Given the way companies explain what their bots can do and thinking about potential cultural influences, we can see how some of values get caked in.

Should we keep these values in mind when interacting with AI bots at work?

If you’re interested in brainstorming or doing more creative work that pushes boundaries, using the Grok bot or Llama might get you there. If you’re in an area where following rules is incredibly important, like the medical industry or pharmaceuticals, then it’s probably better to go with Claude, Mistral or DeepSeek. 

But that’s with the caveat that so much more needs to be done. These are just the best insights we have right now, but the bots are being updated so frequently. You need time to delve into their outputs, but by the time you get the answers, the developers have already produced the next one.

In a perfect world, we would still have a few more years to fine-tune our research to figure out what these bots are good for and what they aren’t good for. Ideally, OpenAI and the other companies would pay us to do this research as products are being developed, and then once they’re released, they’d have a values-based benchmark to tell users, 'This is what you can expect in terms of personality, conversation and so on.'

As we give AI-driven bots more and more decision-making power, will we need a deeper understanding of their “values” or biases to ensure they are aligned with human values?

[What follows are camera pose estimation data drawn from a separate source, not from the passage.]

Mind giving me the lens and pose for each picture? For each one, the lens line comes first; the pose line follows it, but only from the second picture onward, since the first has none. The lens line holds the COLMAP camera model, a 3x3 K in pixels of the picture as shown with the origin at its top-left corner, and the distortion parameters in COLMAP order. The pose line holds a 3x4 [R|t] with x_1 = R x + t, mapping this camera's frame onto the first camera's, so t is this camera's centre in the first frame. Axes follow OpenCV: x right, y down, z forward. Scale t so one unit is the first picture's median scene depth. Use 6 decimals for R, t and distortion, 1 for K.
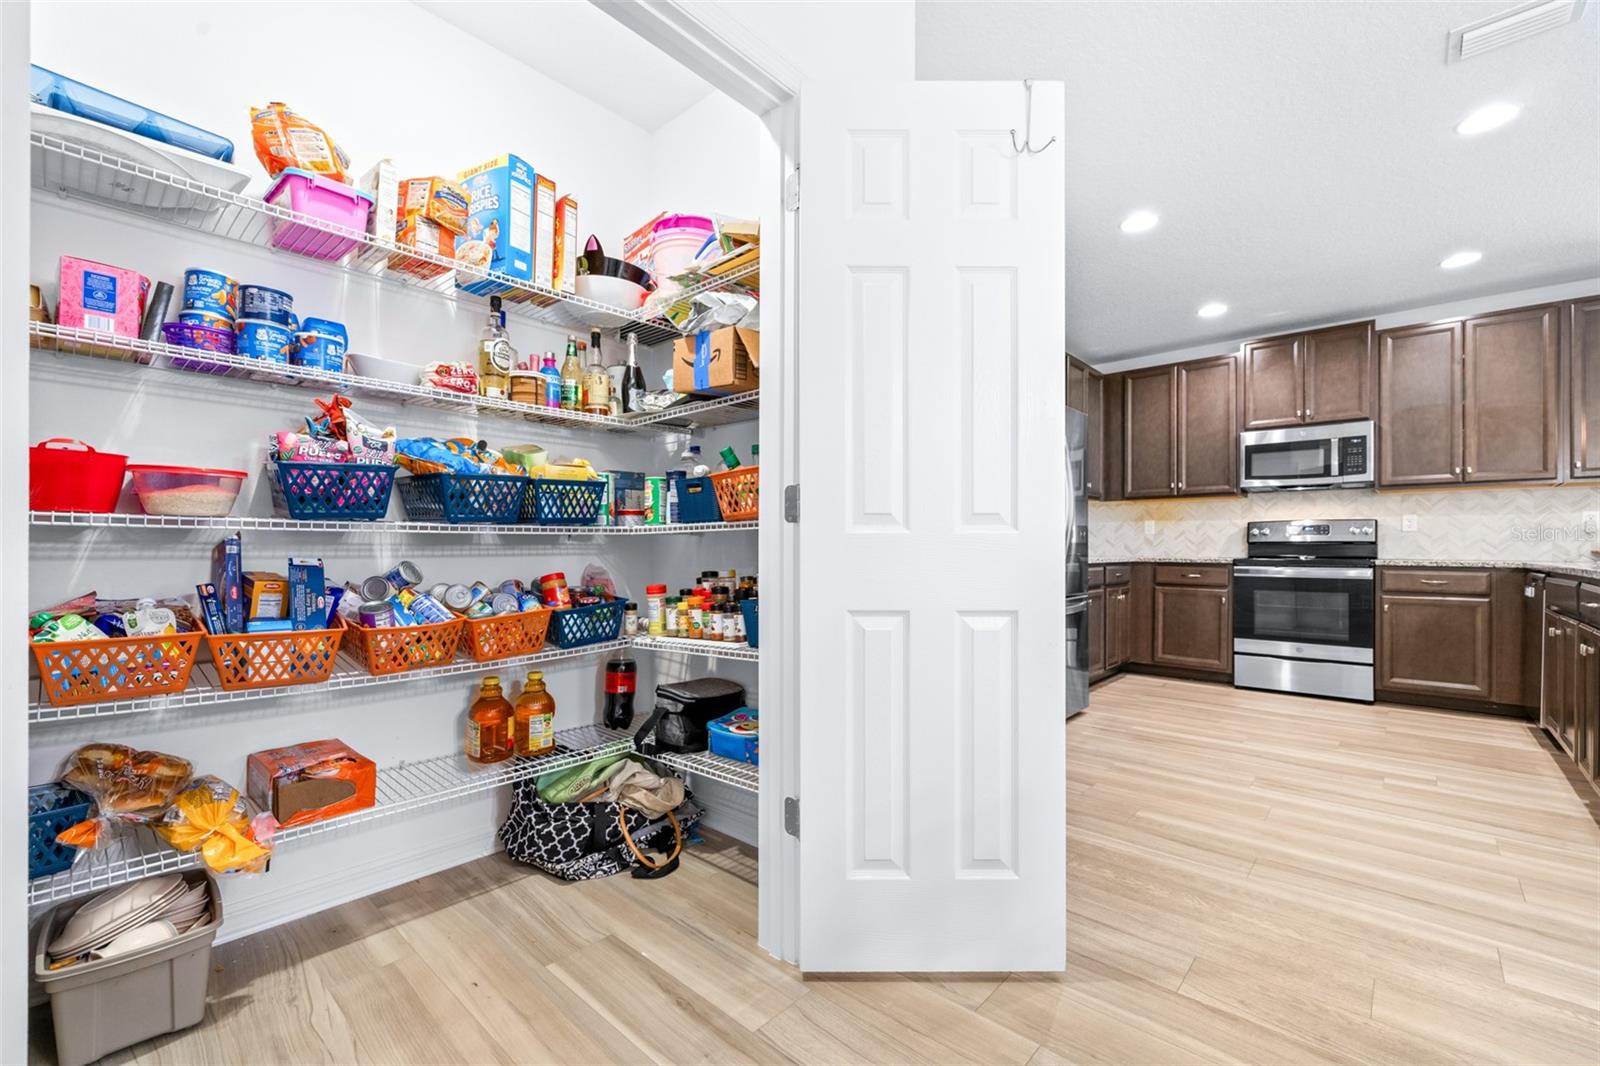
lens RADIAL K [[675.1, 0, 800.8], [0, 675.1, 544.6], [0, 0, 1]] dist [0.000965, -0.000431]
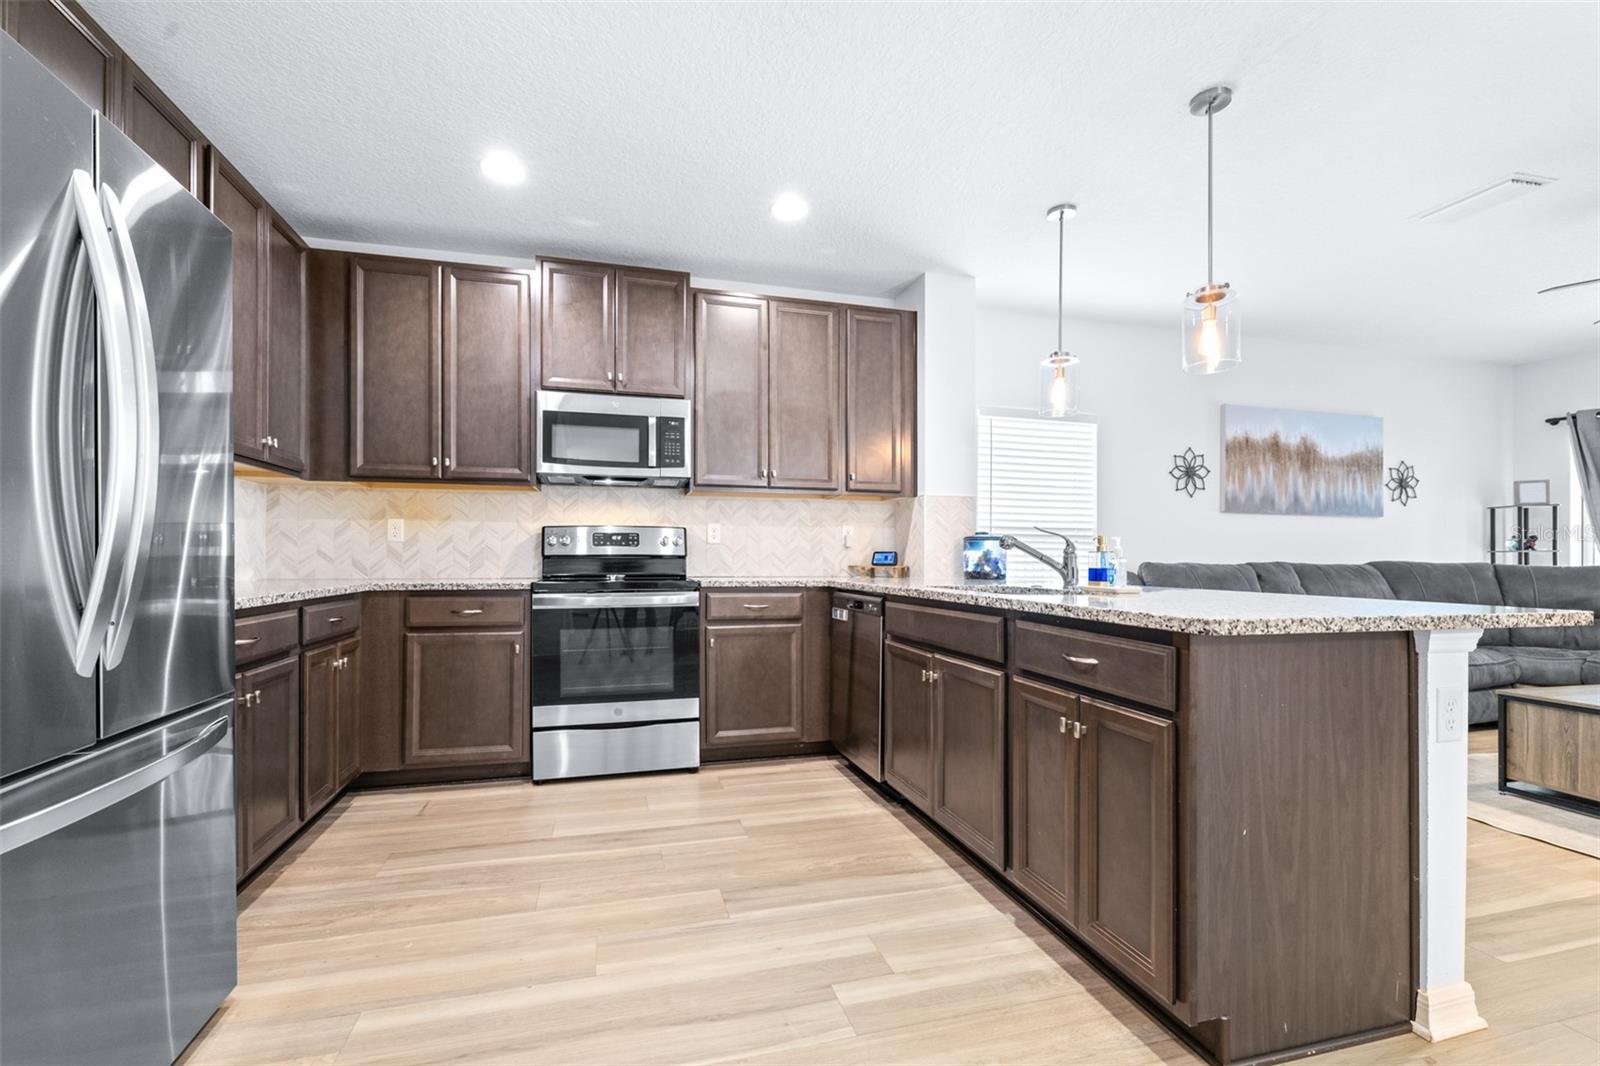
lens RADIAL K [[689.9, 0, 791.1], [0, 689.9, 557.2], [0, 0, 1]] dist [0.000644, 0.000224]
pose [[0.540904, -0.003508, 0.841077, 0.236812], [-0.003353, 0.999974, 0.006327, -0.008014], [-0.841078, -0.006242, 0.540878, 0.462938]]
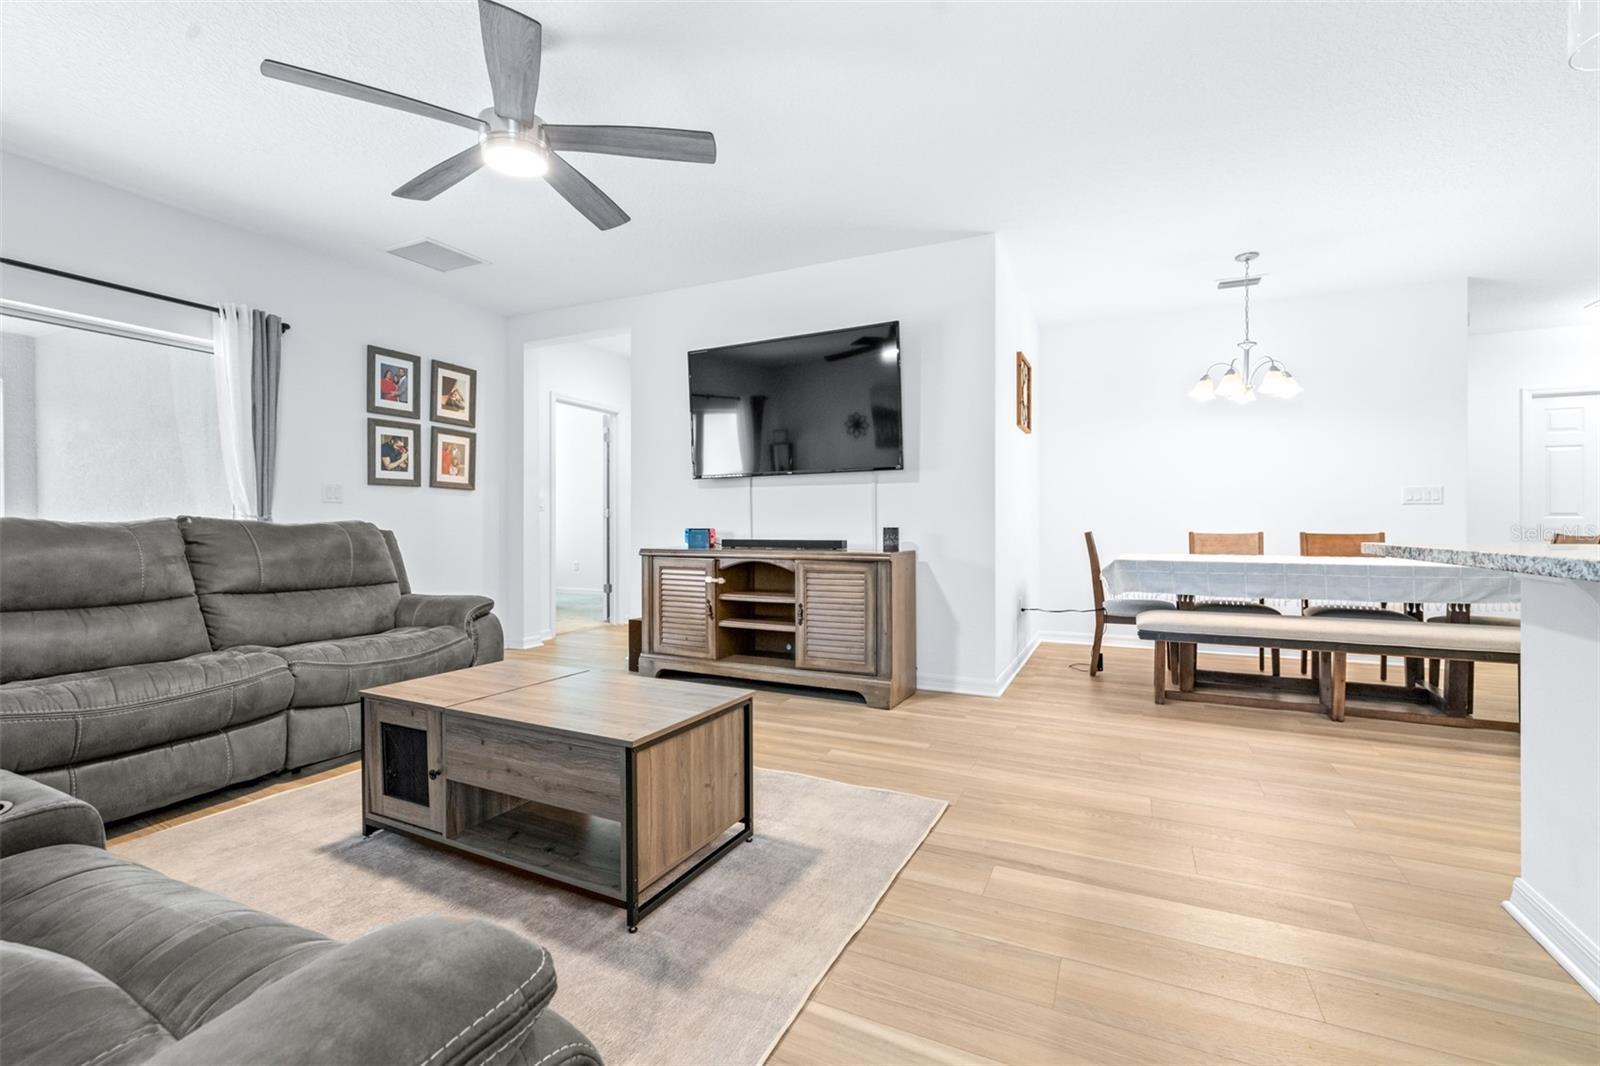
lens RADIAL K [[684.1, 0, 809.1], [0, 684.1, 526.8], [0, 0, 1]] dist [0.001522, 0.000205]
pose [[-0.957536, -0.002591, -0.288301, 1.178983], [-0.002677, 0.999996, -0.000095, 0.011335], [0.288300, 0.000681, -0.957540, 0.612381]]
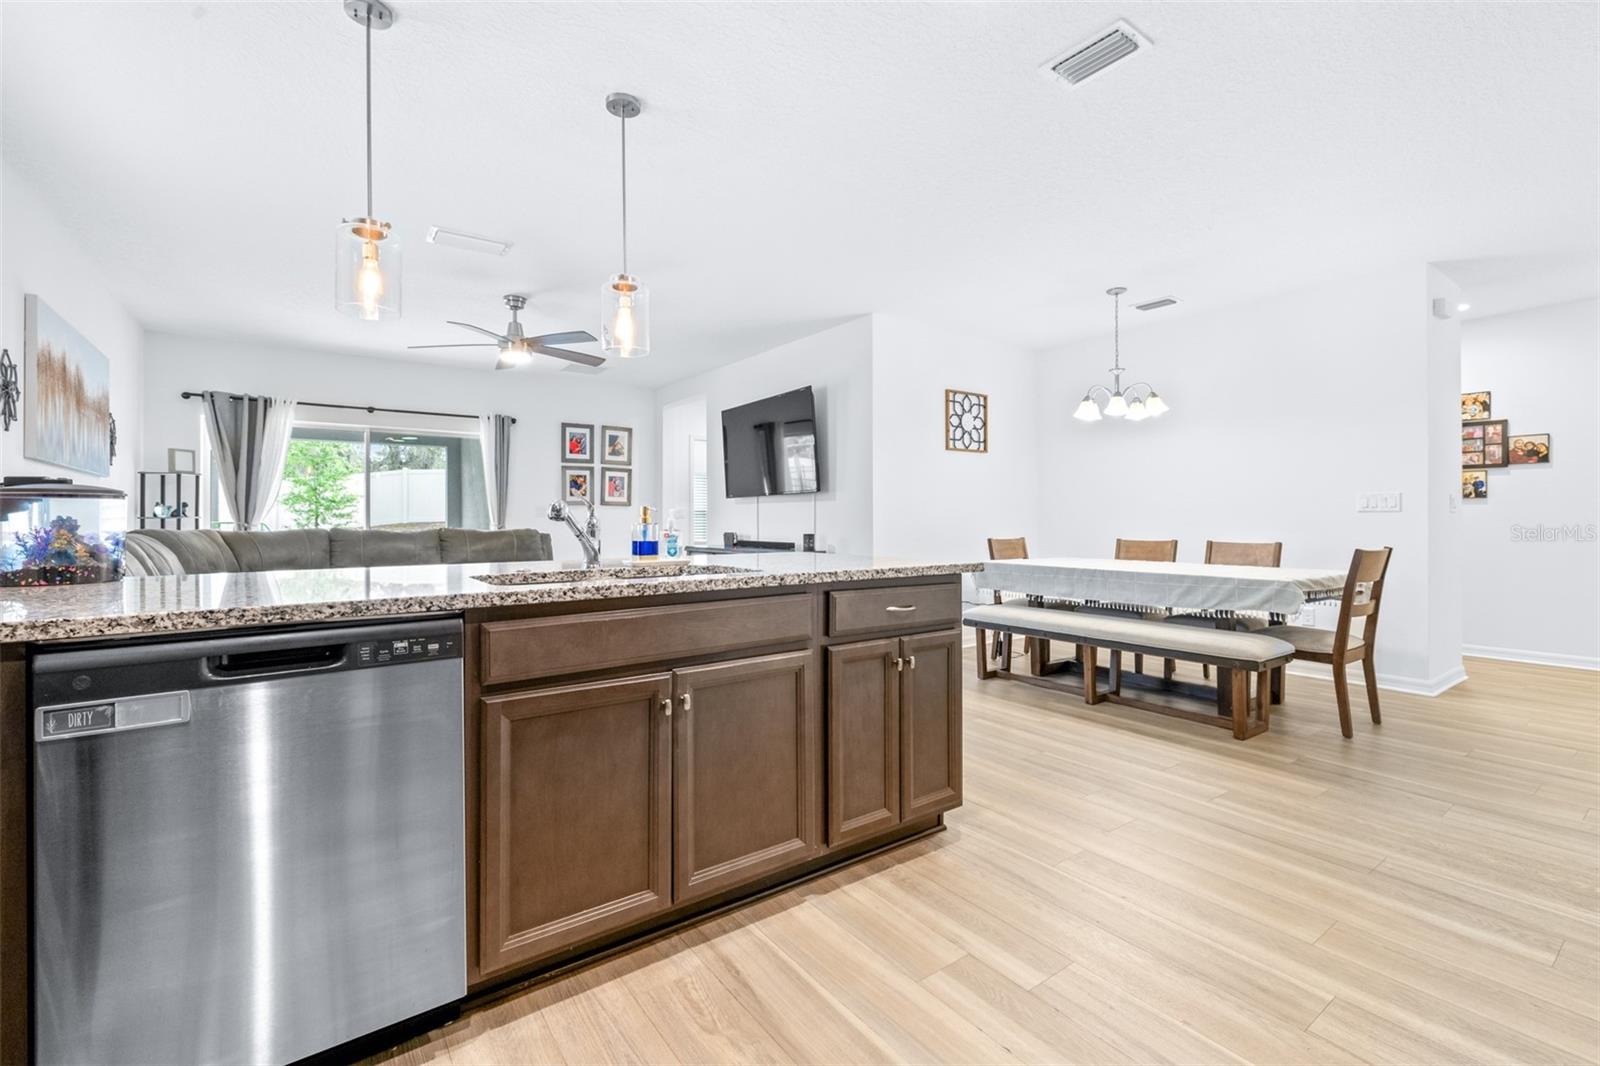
lens RADIAL K [[689.8, 0, 796.3], [0, 689.8, 515.8], [0, 0, 1]] dist [-0.003743, -0.000246]
pose [[-0.977829, -0.000282, 0.209403, 0.596427], [-0.001758, 0.999975, -0.006863, -0.011797], [-0.209396, -0.007079, -0.977805, 1.001621]]
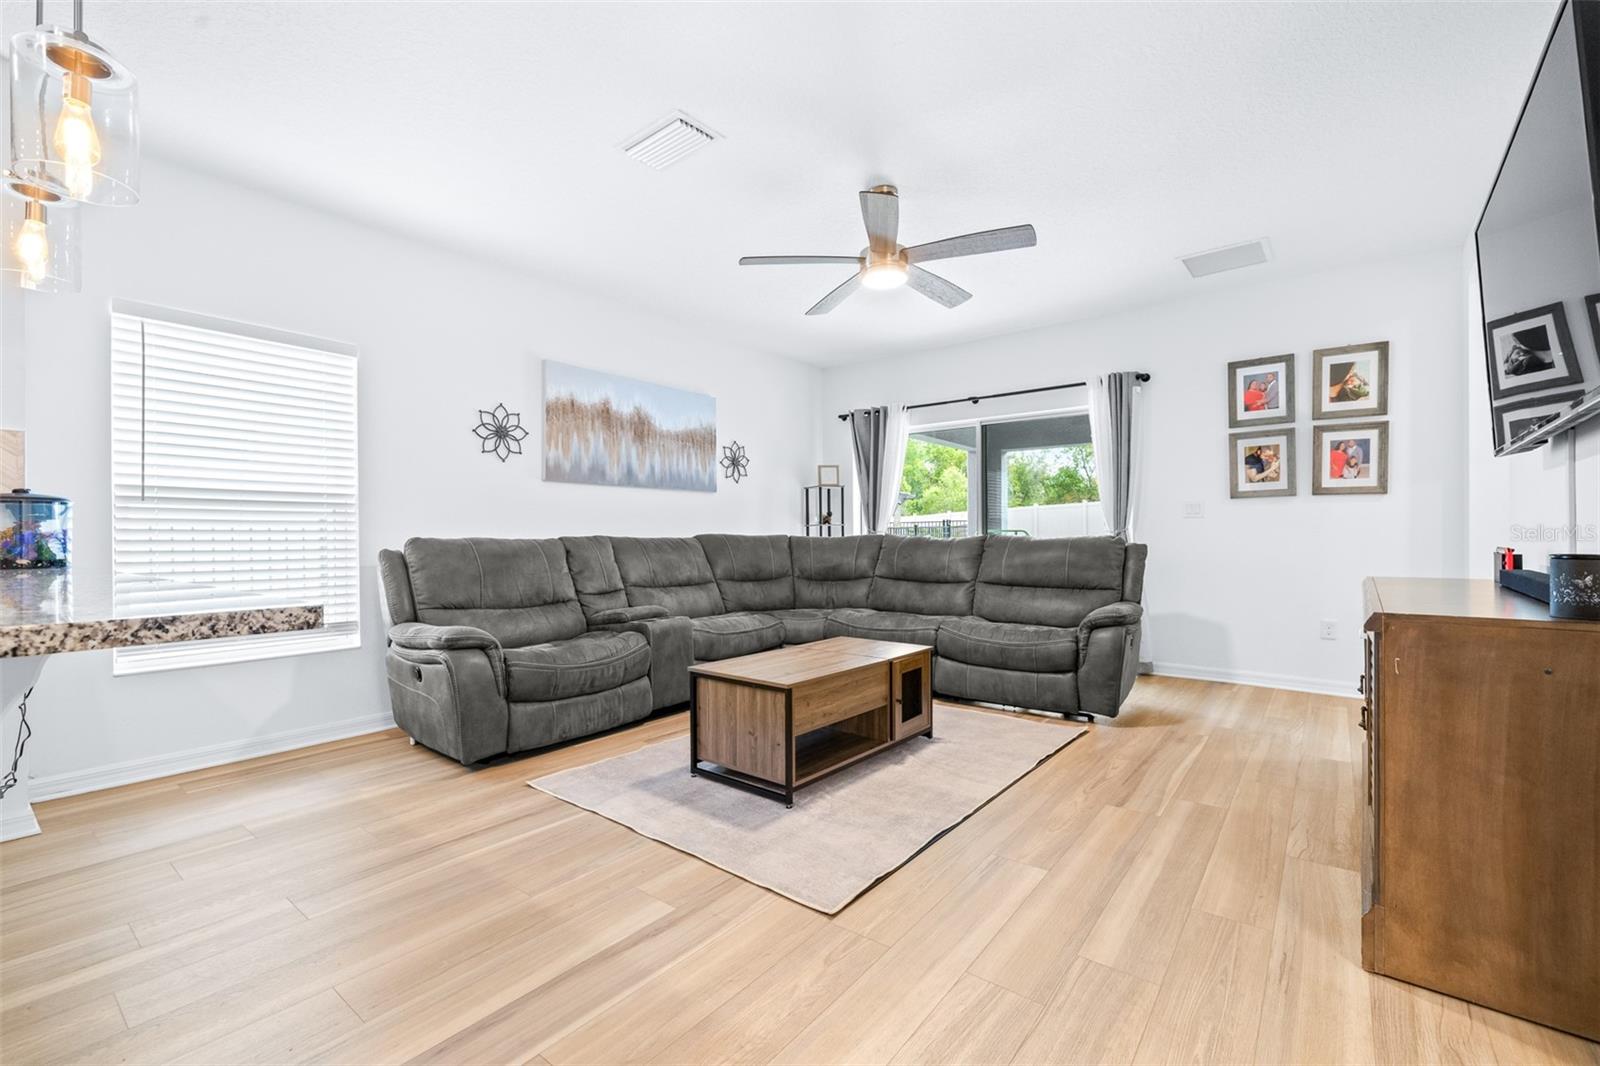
lens RADIAL K [[684.9, 0, 800.0], [0, 684.9, 533.0], [0, 0, 1]] dist [0.001008, 0.000076]
pose [[-0.069361, -0.000141, 0.997592, 0.534808], [0.004559, 0.999990, 0.000458, -0.000111], [-0.997581, 0.004580, -0.069359, 0.191255]]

We would need well more than just the 19 values listed in the model that we used for our research. What could be useful is an exercise in comparative value making. Ask two bots: ‘Given a decision to save $30 million or the lives of 10 humans, what would you choose?’ If we start presenting bots with these types of questions, then we may get the sense that Llama values saving money far more than it does saving human lives, and now we’re getting a much more nuanced vision of their potential decision-making power.

Right now, these bots are just predicting or giving us answers based on statistical relationships. When we start giving them the power to make decisions, this [values-based] research will become even more important. When a bot has to make a decision about a human life versus improving a company’s quarterly financials, what will it choose? People will have a lot more opinions about a bot’s values when we’re faced with these scenarios.